When Does Busy Become Too Busy?

Posted: January 20, 2013 in Time Management
Tags: , , , ,

The title of this post really is a question to you, the reader.  I want to know what your criteria are for knowing when you cross that line from just being busy to being too busy?  When does living an active, fulfilling life morph into having so many commitments and expectations that you begin to wonder if you are in an unhealthy zone?

As you might suspect, since I’m pondering the question myself, I am not quite sure where I am on that continuum at the moment.  I set a number of goals for the year that I blogged about on January 1.  So far, they are going well and I am enjoying the attempt at well-rounded goals categorized into areas of body, mind and spirit.  Where it gets a little old, though, is when I find myself on a Sunday night (like right now) wishing I could just veg in front of a TV for a while and relax, but I have a number of things I still want to cross off my list before going to bed and starting another work week tomorrow.  Does that mean I set too many goals, or am I just battling with a desire to be lazy?  I’m not sure.

Part of what drives me to try to accomplish a lot is a sense of purpose.  I don’t think I was put on this earth just to enjoy myself.  I can do more than that in making a difference for others, so it seems reasonable that my time – both at work and personally – should be given to that cause and not just for selfish pursuits.  Scientists tell us we use a small fraction of our brain capacity.  I also think we tend to use far less of our productivity potential than possible by thinking, for example, that work should be 40 hours per week and the rest is “free time” to do as we please.  Of course, parents with children at home know the “free time” concept in theory only, but now that it’s just my wife, my dog and me in our home, we have many more options in how we spend our time.

In my lazier or more physically tired moments, I want to spend time doing something rather mindless that isn’t on a to-do list.  I want to find a book to read for pleasure or take a nap or play with the dog or channel surf for a show or movie to watch without the guilt that usually accompanies such leisure activity.  I would love to spend time occasionally doing things just because I enjoy them and not because they are on a checklist.

Today, for example, I decided to stay home from church this morning (a once or twice a year rarity) and sleep later than normal, then catch up on some reading.  The reading was on my to-do list, though, and since getting up at the very late hour of 9:15, I’ve been busy tackling to-do list items ever since.  I still have reading about half of a new book, finishing out 10,000 pedometer steps for the day, plus another couple of items on the list – actions that would take me more hours combined than there are remaining tonight if I am to get a decent amount of sleep.  That’s discouraging.

So, back to my question to you, dear reader.  What is your criteria for knowing you are on the healthy side of the busy vs. too busy continuum?  For me, I’m thinking the physical criteria are far too little sleep or the appearance of other negative physical side effects, and the emotional criterion is a sense of being overwhelmed and trapped, neither of which are true for me yet.

What about you?  How do you know you’re too busy?  Tell me in a comment.

  1. dona says:

    When I find myself taking too much time to find lost keys and misplacing other things I need to stop life’s treadmill and take the Lord at His word when He told His people to take rest on the Sabbath.
    Your blog subjects are always though provoking.

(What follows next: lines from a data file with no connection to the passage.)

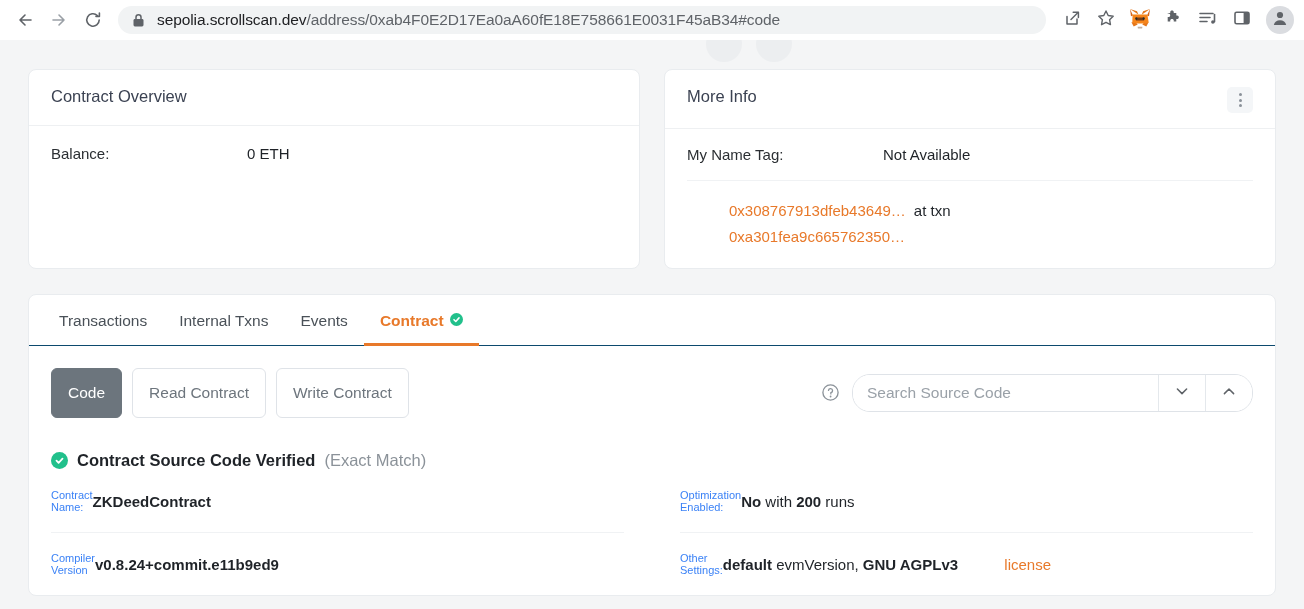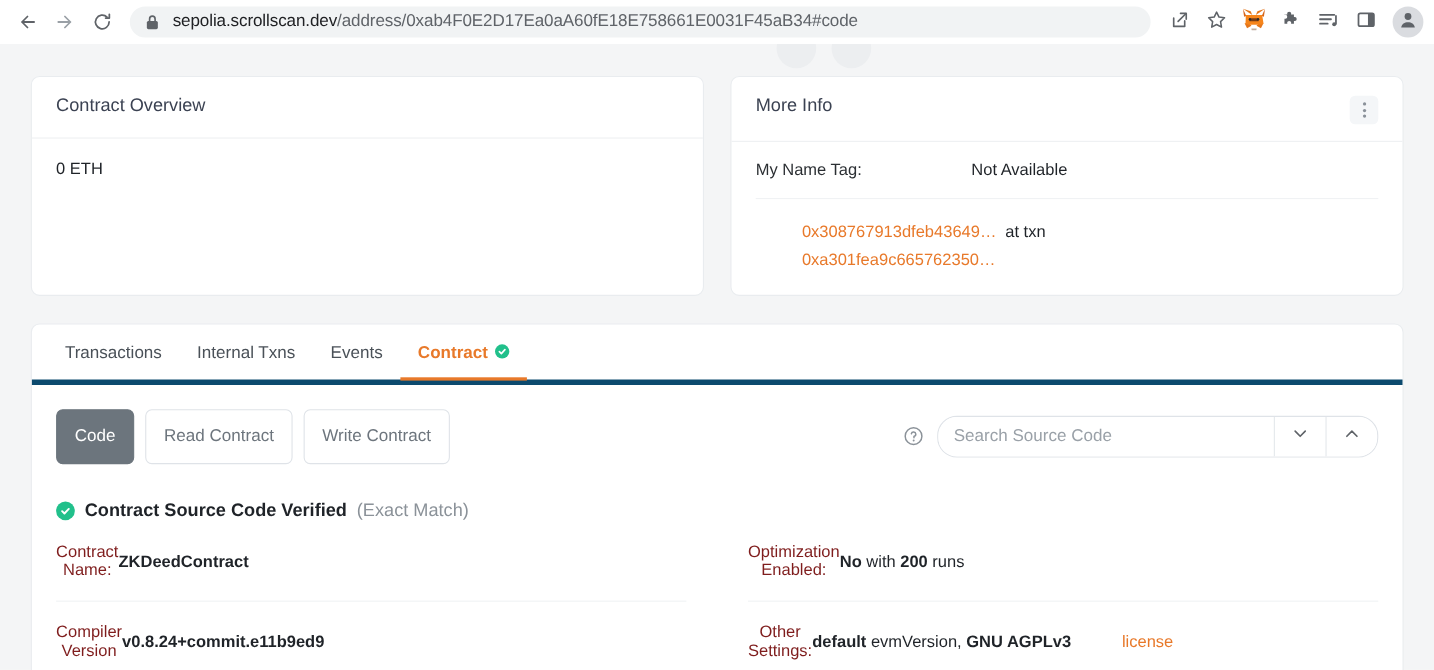--- a/index.html
+++ b/index.html
@@ -447,6 +447,7 @@
         </div>
         <div class="card-body ov-body">
           <div class="info-row">
+            <div class="info-label ov-label">Balance:</div>
             <div class="info-value">0 ETH</div>
           </div>
         </div>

Thank you for keeping up that part of your commitment! dona

  2. dona says:


  3. Jeff Ross says:

    Thanks, dona. You have a very practical gauge there for sensing when you’re too busy.

  4. wjryan says:

    When I realize my beloved and I are passing each other as we complete family tasks, community committments, and work obligations then I know that we have overbooked – if we are not connected it is time for a break!

  5. The Dad says:

    I just recently realized that I too am very busy. Even though it seems like fun and not really work spending most all waking hours with a 3 year old can truly be work. What became evident to me is that I have lost connection with my spouse in just a relatively short amount of time due to my inability to recognize that all my time is totally being spent in one place.

    While it’s admirable for a dad to spend most of his free time with his kids, I have to remember the other important people in my life so I don’t lose that important connection. This includes myself.

  6. Susanna says:

    I can tell when I’m too busy when I’m stressed, too tired to think or or daydream. Usually that means I’m focused on the things that are urgent-not-important, or not-important rather than urgent-important. Self-care is in that important latter category but is frequently the first thing to go. Without proper self-care (rest, exercise, down-time, healthy diet, recreation time, family time), then productivity and creativity and happiness suffer. So in the end it’s worth the investment to invest in ourselves. We’re recharged to give to others, as opposed to giving while running on r.

    DOn’t feel guilty about your personal time. You need it, you deserve it. If you want others to balance their lives too you must model the change. Good luck!